2026年7月18日土曜日

ユベール・ロベールのパリの解体

 Hubert  Robert

『Futures & Ruin  Eighteenth-Century Paris and the Art of Hubert  Robert』は、訳せば『未来と破壊  18世紀のパリとユベール・ロベールの芸術』で、パリの街の「破壊と再生」という観点からユベール・ロベールの絵画を解説した面白い本だ。

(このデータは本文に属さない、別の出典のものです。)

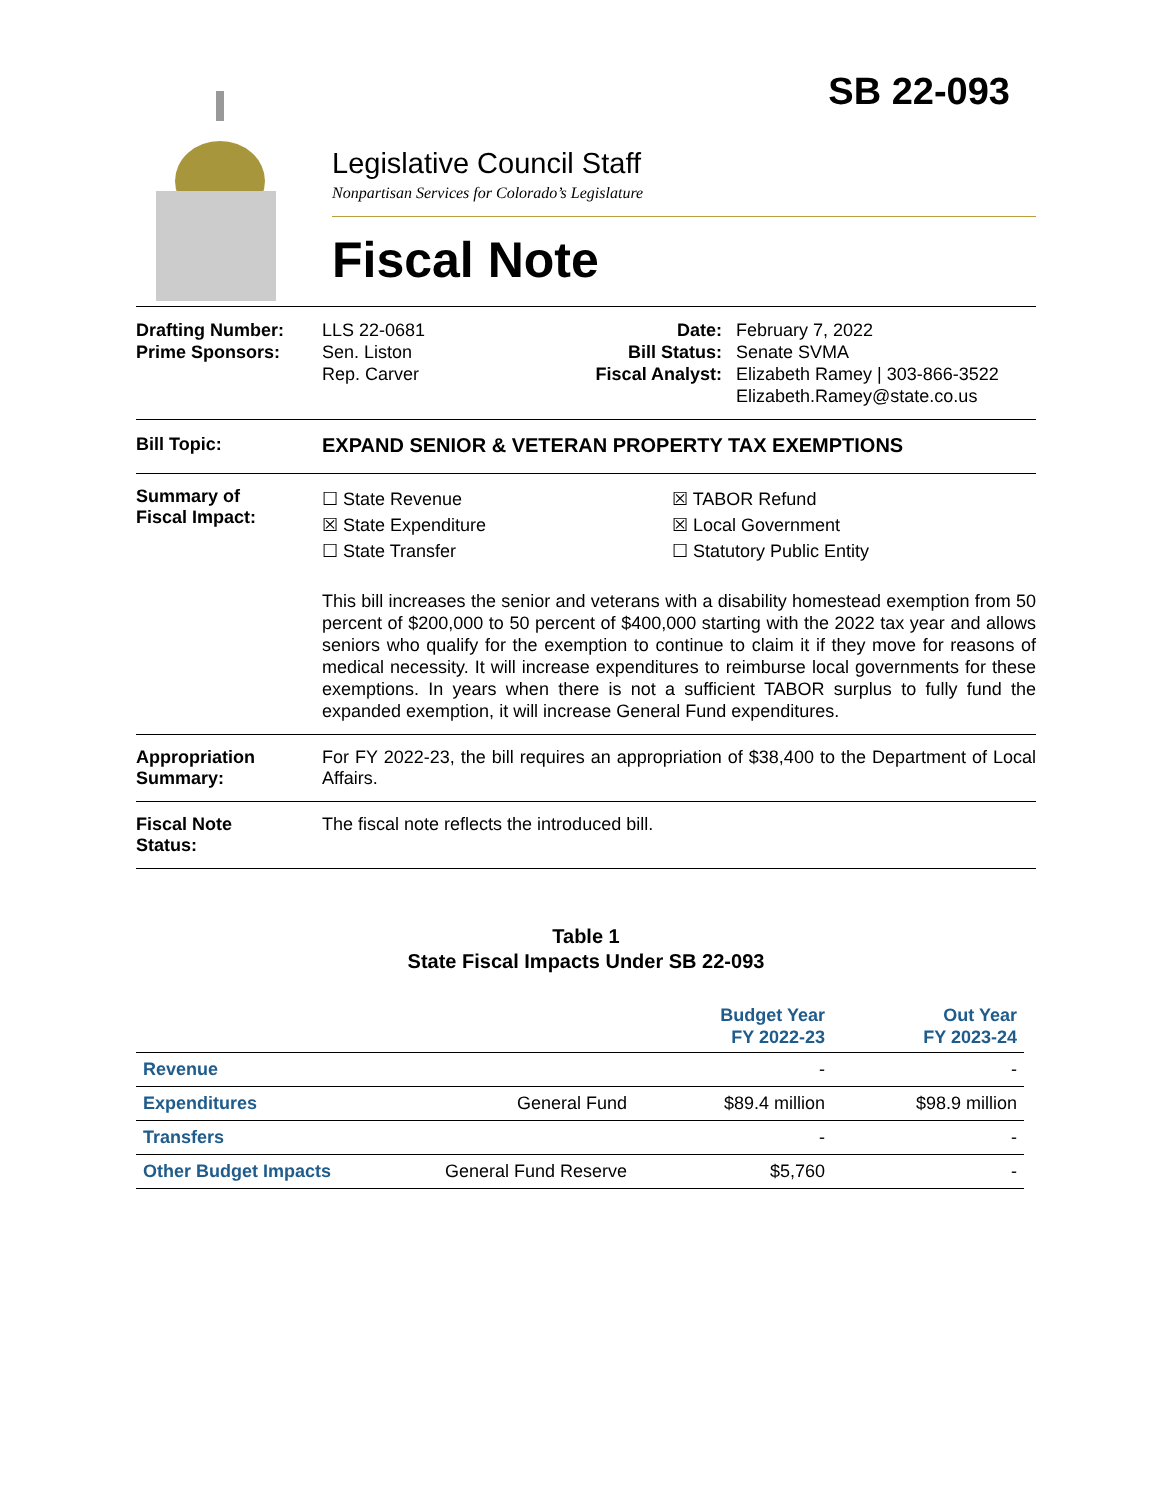SB 22-093
Legislative Council Staff
Nonpartisan Services for Colorado’s Legislature
Fiscal Note
| Drafting Number: Prime Sponsors: | LLS 22-0681 Sen. Liston Rep. Carver | Date: Bill Status: Fiscal Analyst: | February 7, 2022 Senate SVMA Elizabeth Ramey / 303-866-3522 Elizabeth.Ramey@state.co.us |
Bill Topic: EXPAND SENIOR & VETERAN PROPERTY TAX EXEMPTIONS
Summary of
Fiscal Impact:
☐ State Revenue ☒ TABOR Refund ☒ State Expenditure ☒ Local Government ☐ State Transfer ☐ Statutory Public Entity
This bill increases the senior and veterans with a disability homestead exemption from 50 percent of $200,000 to 50 percent of $400,000 starting with the 2022 tax year and allows seniors who qualify for the exemption to continue to claim it if they move for reasons of medical necessity. It will increase expenditures to reimburse local governments for these exemptions. In years when there is not a sufficient TABOR surplus to fully fund the expanded exemption, it will increase General Fund expenditures.
Appropriation
Summary:
For FY 2022-23, the bill requires an appropriation of $38,400 to the Department of Local Affairs.
Fiscal Note
Status:
The fiscal note reflects the introduced bill.
Table 1
State Fiscal Impacts Under SB 22-093
| | | Budget Year FY 2022-23 | Out Year FY 2023-24 |
| --- | --- | --- | --- |
| Revenue | | - | - |
| Expenditures | General Fund | $89.4 million | $98.9 million |
| Transfers | | - | - |
| Other Budget Impacts | General Fund Reserve | $5,760 | - |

18 世紀のパリは人口の急増と、劣悪な都市環境と、広がる貧富の差に市民の不満が高まり、フランス革命につながるのだが、革命後にナポレオン3世の命令で、古い建物を壊し、新しい都市に再生する都市計画が行われ、それが現在のパリの姿になった。

ユベール・ロベールは、廃墟になった古代ローマの遺跡を描いて「廃墟の画家」といわれたが、そればかりではなく、上記のような、パリの古い建物が壊されて新しい街へ再生していく絵をたくさん描いた。いわば現在進行形で廃墟ができていく絵だ。前回の「バスチーユの解体」もその一つだった。同書からそういう作品を紹介する。

オペラ座の解体

教会の解体

セーヌ川のほとりの火事。市民が勝手に建てた木造の家がよく火事を起こした。